Seventy years ago last night, nineteen Lancaster bombers left RAF Scampton in Lincolnshire. 617 Squadron had been formed only a few weeks earlier, its mission a secret even from the pilots and crews. They had only been told of their objective – to break the dams of the Ruhr valley and thus disrupt German industry – earlier that day. The following morning, on 17 May, 1943, the surviving eleven crews returned – some all but crashing on the base perimeter – and a legend was born.
This is a story that will be told a lot today: the last few weeks have seen a wave of publications, supplements and television documentaries. BBC Radio 2 will spend the entire day commemorating the raid, its presenters broadcasting from Scampton and Biggin Hill before a concert in the evening. The trailers for this have been a regular feature on Radio 2, portraying the raid as a feat of courage and technical accomplishment: as Dan Snow puts it in an article for the BBC News website, a ‘combination of science, flying skill, grit and the obvious impact of the raids’. In short, the story as it has been told and retold since 1943, especially in the 1954 film starring Richard Todd (as Guy Gibson, the commander of the raid) and Michael Redgrave (as Barnes Wallis, the inventor of the bouncing bomb).
Like any operation by Bomber Command during World War 2, the Dambusters Raid has been the subject of intense debate, with no clear consensus on whether the raid achieved its short or long-term objectives. The authors of the official history of the Strategic Air Offensive, Sir Charles Webster and Noble Frankland (a veteran of Bomber Command and subsequently Director of the Imperial War Museum) dismissed the raid’s impact as overrated. And the civilian cost of the raid was huge: approximately 1650 people were killed in the towns and villages beneath the Möhne Dam. From their aircraft, the crews watched the impact of their breaching of the dam. Guy Gibson recounted:
It was the most amazing sight. The whole valley was beginning to fill with fog from the steam of the gushing water, and down in the foggy valley we saw cars speeding along the roads in front of this great wave of water, which was chasing them and going faster than they could ever hope to go. I saw their headlights burning and I saw water overtake them, wave by wave, and then the colour of the headlights underneath the water changing from light blue to green, from green to dark purple, until there was no longer anything except the water, bouncing down in great waves. The floods raced on, carrying with them as they went viaducts, railways, bridges and everything that stood in their path.

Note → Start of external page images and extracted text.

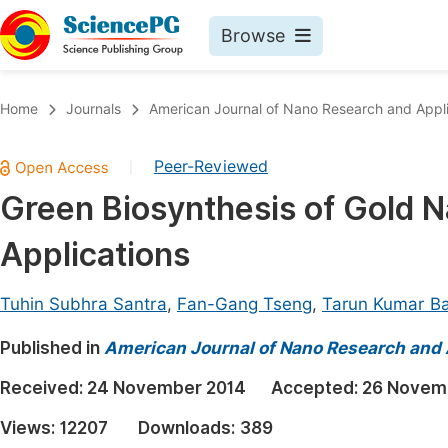
Browse
Journals By Subject
Book
Home
Journals
American Journal of Nano Research and Appli
Life Sciences, Agriculture & Food
Pu
Peer-Reviewed
|
Chemistry
Up
Green Biosynthesis of Gold N
Medicine & Health
Pu
Applications
Materials Science
Pu
Mathematics & Physics
Up
Tuhin Subhra Santra
,
Fan-Gang Tseng
,
Tarun Kumar Ba
Electrical & Computer Science
Pu
Published in
American Journal of Nano Research and 
Earth, Energy & Environment
Proc
Received:
24 November 2014
Accepted:
26 Novem
Architecture & Civil Engineering
Even
Views:
12207
Downloads:
389
Education
Ev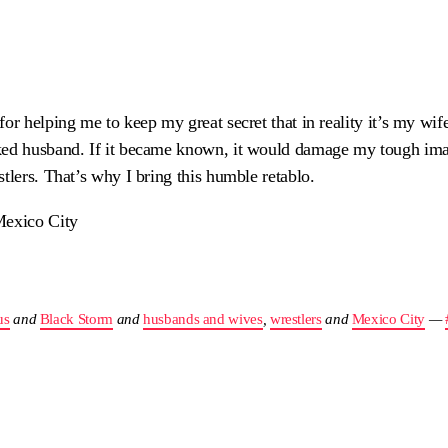
or helping me to keep my great secret that in reality it’s my wif
ked husband. If it became known, it would damage my tough ima
tlers. That’s why I bring this humble retablo.
Mexico City
us
and
Black Storm
and
husbands and wives
,
wrestlers
and
Mexico City
—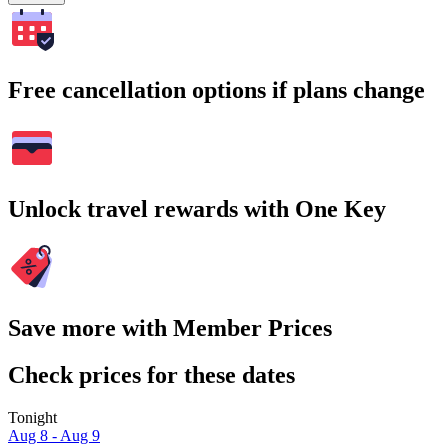
Free cancellation options if plans change
Unlock travel rewards with One Key
Save more with Member Prices
Check prices for these dates
Tonight
Aug 8 - Aug 9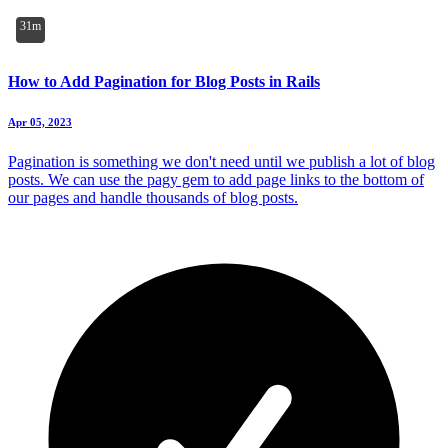
31m
How to Add Pagination for Blog Posts in Rails
Apr 05, 2023
Pagination is something we don't need until we publish a lot of blog
posts. We can use the pagy gem to add page links to the bottom of
our pages and handle thousands of blog posts.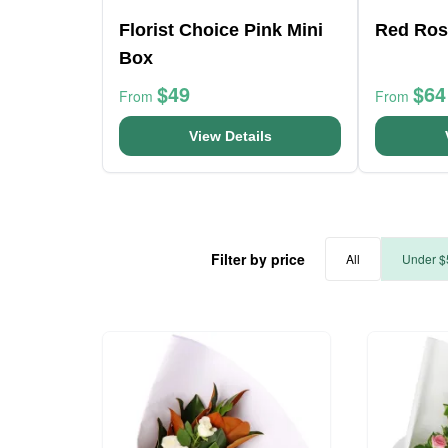
Florist Choice Pink Mini
Red Ros
Box
$49
$64
From
From
View Details
Filter by price
All
Under $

One survivor of the floods described what happened when the wave reached a labour camp where Ukrainian women were imprisoned.
Most were locked into their barracks and couldn’t get out. They were trapped inside the barracks as they were swept down until they came to the concrete bridge, where they were smashed to pieces. The terrible screams of the women trapped inside still rings in my ears.

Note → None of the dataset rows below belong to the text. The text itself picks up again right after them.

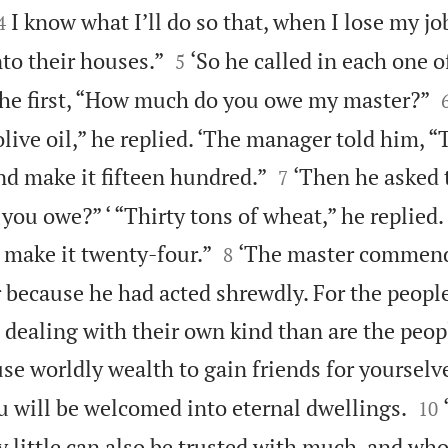


I know what I’ll do so that, when I lose my jo
4


to their houses.”
‘So he called in each one o
5
the first, “How much do you owe my master?”
olive oil,” he replied. ‘The manager told him, “T


nd make it fifteen hundred.”
‘Then he asked 
7
u owe?” ‘ “Thirty tons of wheat,” he replied. 


 make it twenty-four.”
‘The master commen
8
because he had acted shrewdly. For the people
 dealing with their own kind than are the peop
 use worldly wealth to gain friends for yourselve


u will be welcomed into eternal dwellings.
10
y little can also be trusted with much, and who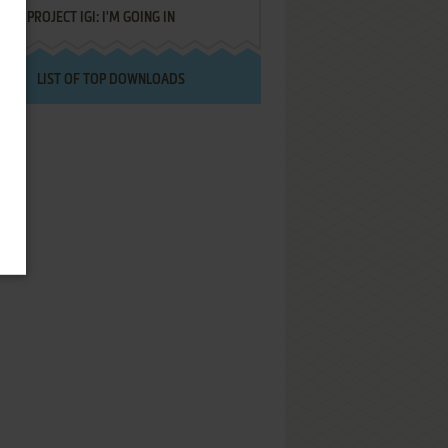
PROJECT IGI: I'M GOING IN
LIST OF TOP DOWNLOADS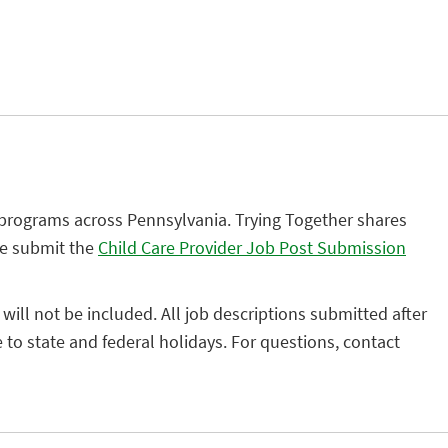
 programs across Pennsylvania. Trying Together shares
se submit the
Child Care Provider Job Post Submission
 will not be included. All job descriptions submitted after
to state and federal holidays. For questions, contact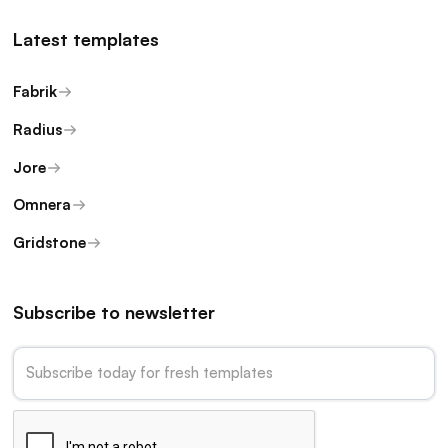
Latest templates
Fabrik
Radius
Jore
Omnera
Gridstone
Subscribe to newsletter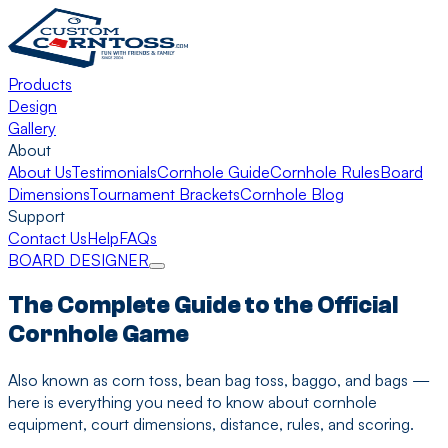
Products
Design
Gallery
About
About Us
Testimonials
Cornhole Guide
Cornhole Rules
Board
Dimensions
Tournament Brackets
Cornhole Blog
Support
Contact Us
Help
FAQs
BOARD DESIGNER
The Complete Guide to the Official
Cornhole Game
Also known as corn toss, bean bag toss, baggo, and bags —
here is everything you need to know about cornhole
equipment, court dimensions, distance, rules, and scoring.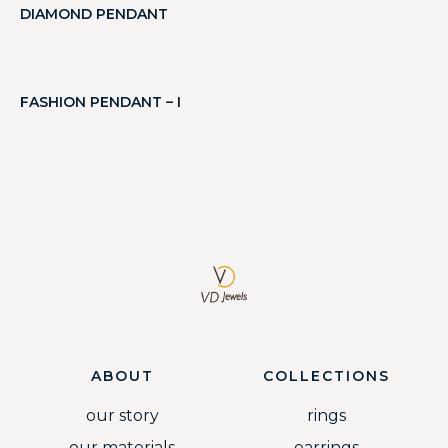
DIAMOND PENDANT
FASHION PENDANT – I
ABOUT
COLLECTIONS
our story
rings
our materials
earrings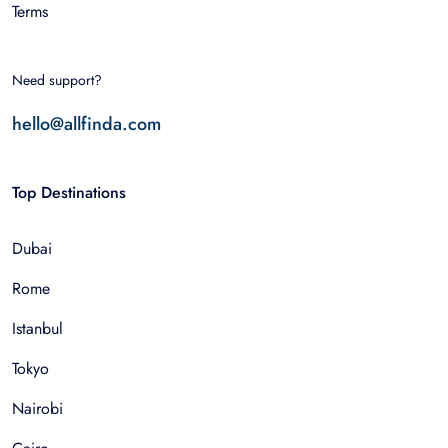
Terms
Need support?
hello@allfinda.com
Top Destinations
Dubai
Rome
Istanbul
Tokyo
Nairobi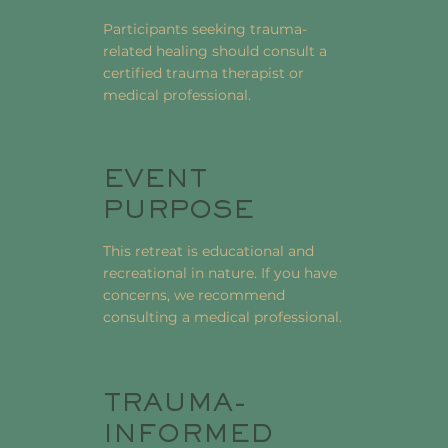
Participants seeking trauma-
related healing should consult a
certified trauma therapist or
medical professional.
EVENT
PURPOSE
This retreat is educational and
recreational in nature. If you have
concerns, we recommend
consulting a medical professional.
TRAUMA-
INFORMED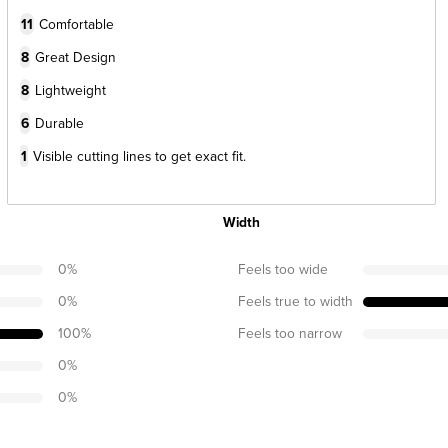
11
Comfortable
8
Great Design
8
Lightweight
6
Durable
1
Visible cutting lines to get exact fit.
Width
0
%
Feels too wide
0
%
Feels true to width
100
%
Feels too narrow
0
%
0
%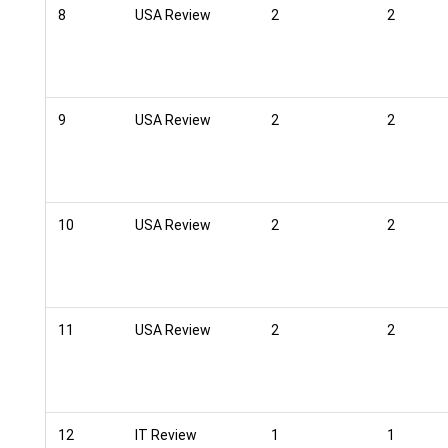
8
USA Review
2
2
9
USA Review
2
2
10
USA Review
2
2
11
USA Review
2
2
12
IT Review
1
1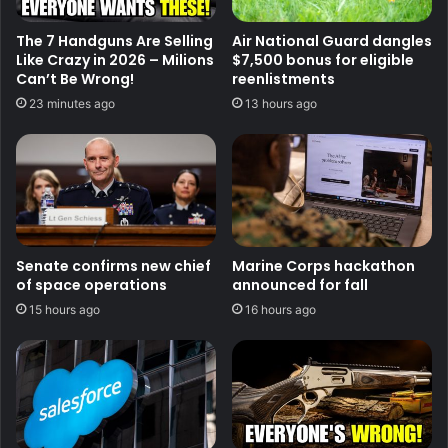
The 7 Handguns Are Selling
Air National Guard dangles
Like Crazy in 2026 – Milions
$7,500 bonus for eligible
Can’t Be Wrong!
reenlistments
23 minutes ago
13 hours ago
Senate confirms new chief
Marine Corps hackathon
of space operations
announced for fall
15 hours ago
16 hours ago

Whatever the arguments about disruption of economic production – and Albert Speer made clear after the war that had the raid been exploited further it might have had serious consequences – the human cost was both immense and unavoidable. If the objective is to knock down a dam holding back millions of tons of water, the only way to do so without widespread and indiscriminate loss of life is to give a warning. Since the element of surprise was integral to the success of the operation, along with the necessity that water levels be at their highest, the civilian casualties have to be seen as at the very least an anticipated consequence of the mission. The moral questions about the raid mirror the broader questions around the Bomber Offensive, something which will certainly be revisited in the context of other forthcoming anniversaries, most notably (I suspect) that of the Dresden bombing in 1945. In that context, it is worth remembering as well that the Dams raid was codenamed Chastise.
In the meantime, though, a thought about the broader issues. In addition to the Dambusters and David Beckham, the news this week has focused on the progressive implosion of the Conservative Party over Europe, a process catalysed by the startling success of UKIP in the recent local elections. As entertaining as this is in terms of political theatre, I was struck by a tweet from Robert Eaglestone of Royal Holloway (@BobEaglestone if you’re on Twitter) who pointed out that ‘a problem with UKIP is that they believe the last thing to ‘happen’ in UK is WW2, so they create an odd ‘heritage’ politics.’ My response was this: surely the odd thing is that heritage politics are not perceived as strange?
The air war of World War Two has a particular and peculiar hold over us. The Battle of Britain Memorial Flight is a standard part of our pageantry: witness the role of the iconic aircraft as part of the 2012 Jubilee and the 2011 Royal Wedding. Perhaps for the Jubilee it was comprehensible – the Queen is after all the last surviving head of state to serve in uniform during the conflict. But for the wedding of two people born almost forty years after the war it is curious. We are in a Barthesian mythology, where the constraints of the metalanguage in which we speak make the contingent and strange appear natural. To illustrate the strangeness, look at the photo at the top of this post, taken last week in a pub in Guildford. And ask yourself what would be the reaction if there were a German beer called Messerschmitt?
Quotations from the crews and witnesses taken from Max Arthur, Dambusters: A Landmark Oral History, Virgin Books, London 2009. ‘Friday Night is Music Night presents The Dambusters 70 Years On’ is on Radio 2 at 8pm.